◆ Material shown:
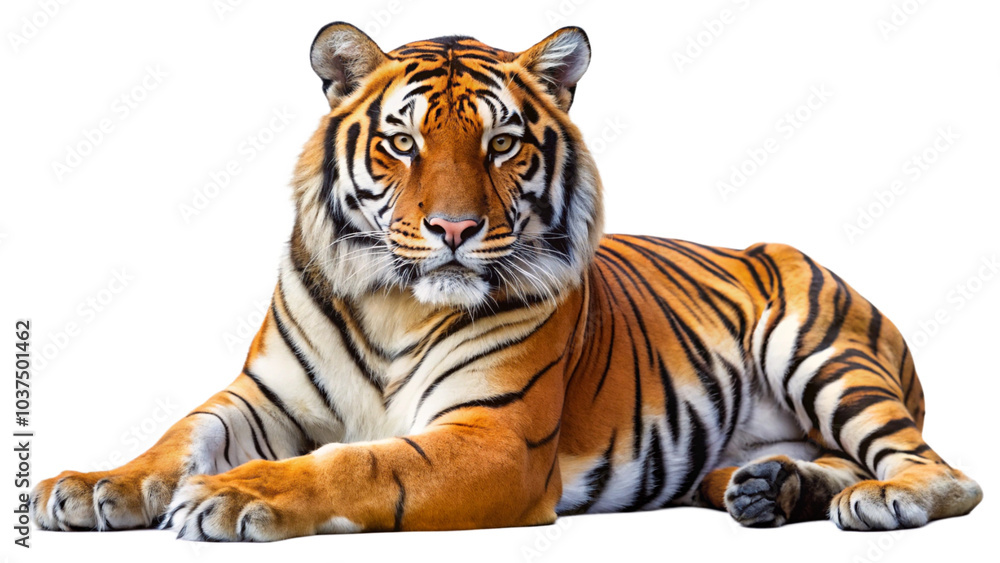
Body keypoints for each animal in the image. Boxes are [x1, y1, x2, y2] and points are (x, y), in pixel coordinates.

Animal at [31, 23, 982, 541]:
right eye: (403, 142)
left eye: (500, 144)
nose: (454, 230)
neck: (394, 302)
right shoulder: (262, 396)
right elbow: (180, 434)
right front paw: (95, 485)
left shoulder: (492, 435)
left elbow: (360, 461)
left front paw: (239, 495)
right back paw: (771, 487)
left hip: (819, 351)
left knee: (945, 472)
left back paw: (881, 500)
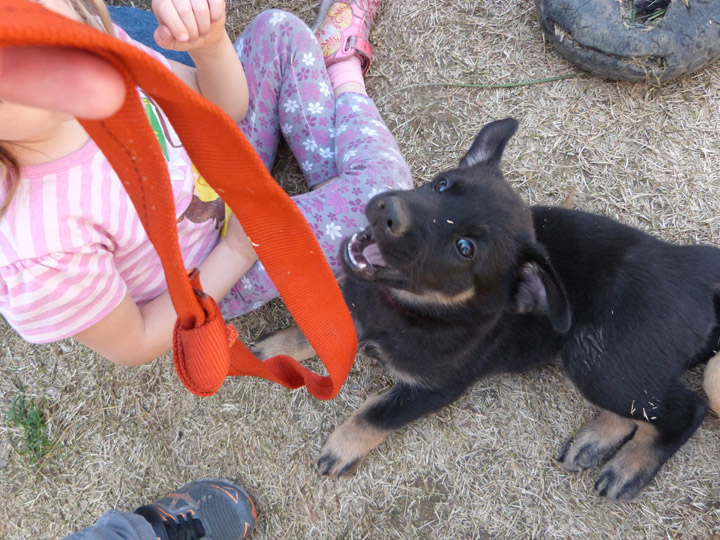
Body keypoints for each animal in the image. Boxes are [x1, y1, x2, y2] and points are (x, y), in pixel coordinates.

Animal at [255, 119, 720, 502]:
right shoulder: (357, 305)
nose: (388, 209)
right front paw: (272, 353)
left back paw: (629, 468)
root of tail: (691, 265)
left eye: (465, 248)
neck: (411, 311)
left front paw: (342, 446)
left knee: (684, 409)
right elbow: (312, 329)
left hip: (596, 355)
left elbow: (376, 414)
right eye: (442, 185)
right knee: (641, 405)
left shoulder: (433, 389)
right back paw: (594, 441)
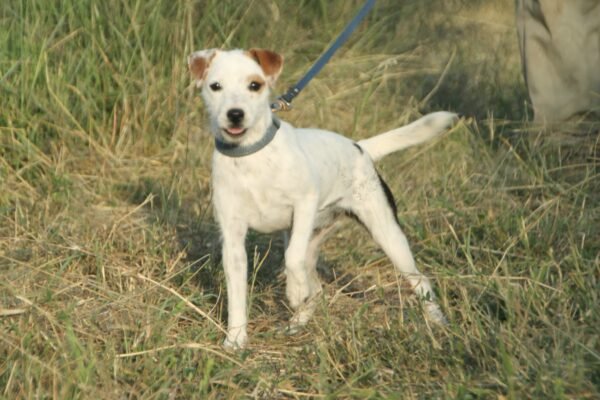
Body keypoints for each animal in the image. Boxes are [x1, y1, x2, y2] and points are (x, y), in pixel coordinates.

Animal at [190, 47, 458, 348]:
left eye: (254, 85)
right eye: (215, 86)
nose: (235, 114)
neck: (251, 155)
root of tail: (360, 147)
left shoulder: (304, 203)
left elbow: (291, 257)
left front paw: (294, 292)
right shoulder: (233, 239)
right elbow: (237, 296)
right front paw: (235, 341)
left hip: (387, 235)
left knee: (420, 279)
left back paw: (439, 323)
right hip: (316, 240)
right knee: (317, 291)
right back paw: (296, 322)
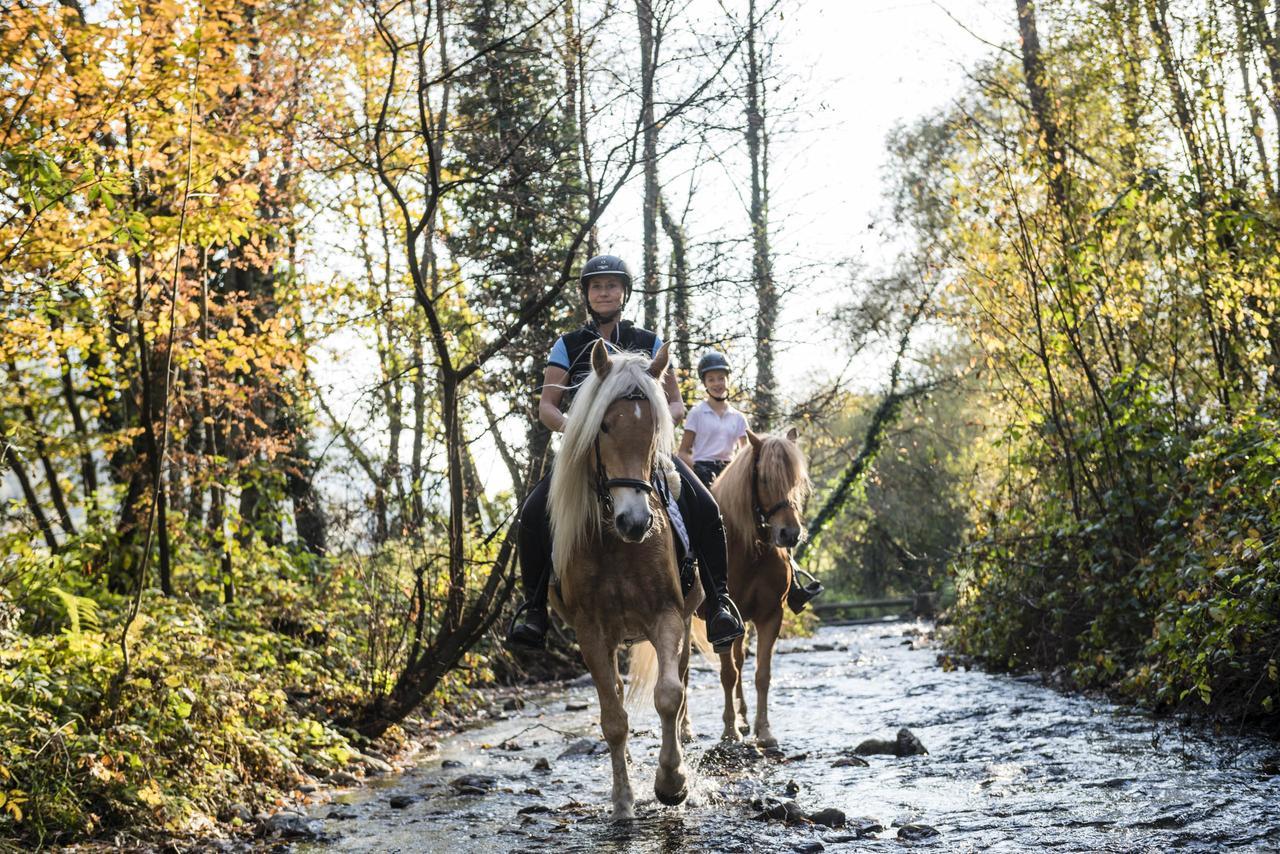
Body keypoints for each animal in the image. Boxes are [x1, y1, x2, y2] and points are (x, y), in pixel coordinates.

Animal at [542, 338, 701, 819]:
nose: (636, 522)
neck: (616, 543)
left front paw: (672, 783)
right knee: (613, 694)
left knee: (680, 684)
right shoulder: (591, 632)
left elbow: (668, 695)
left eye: (653, 428)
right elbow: (613, 720)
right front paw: (623, 801)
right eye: (605, 427)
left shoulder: (667, 615)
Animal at [711, 427, 808, 747]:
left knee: (741, 661)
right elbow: (727, 673)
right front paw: (729, 730)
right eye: (764, 478)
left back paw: (743, 717)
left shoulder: (769, 615)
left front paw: (763, 731)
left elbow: (761, 674)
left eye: (796, 480)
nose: (790, 534)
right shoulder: (720, 624)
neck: (749, 550)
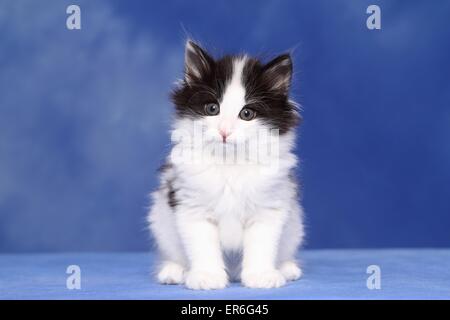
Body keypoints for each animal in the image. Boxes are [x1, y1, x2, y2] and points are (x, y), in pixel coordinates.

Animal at [149, 40, 304, 290]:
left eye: (247, 114)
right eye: (212, 109)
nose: (224, 131)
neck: (229, 164)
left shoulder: (268, 208)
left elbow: (261, 247)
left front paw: (261, 276)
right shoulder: (192, 207)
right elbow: (203, 248)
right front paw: (207, 277)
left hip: (295, 226)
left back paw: (287, 268)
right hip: (160, 221)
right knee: (174, 254)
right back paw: (174, 271)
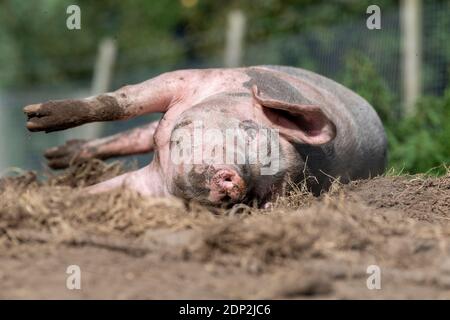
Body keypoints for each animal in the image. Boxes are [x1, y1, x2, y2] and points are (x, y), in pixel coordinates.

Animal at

◆ Your task: Everything above from the line containing "right front paw: (623, 801)" down to the line containing "left front paw: (763, 731)" is to be transcribed exactly, with both of those lines included and nothing else added.

◆ Task solution:
right front paw: (623, 801)
right eye: (605, 427)
left shoulder: (667, 615)
Animal at [711, 427, 808, 747]:
left knee: (741, 661)
right elbow: (727, 673)
right front paw: (729, 730)
right eye: (764, 478)
left back paw: (743, 717)
left shoulder: (769, 615)
left front paw: (763, 731)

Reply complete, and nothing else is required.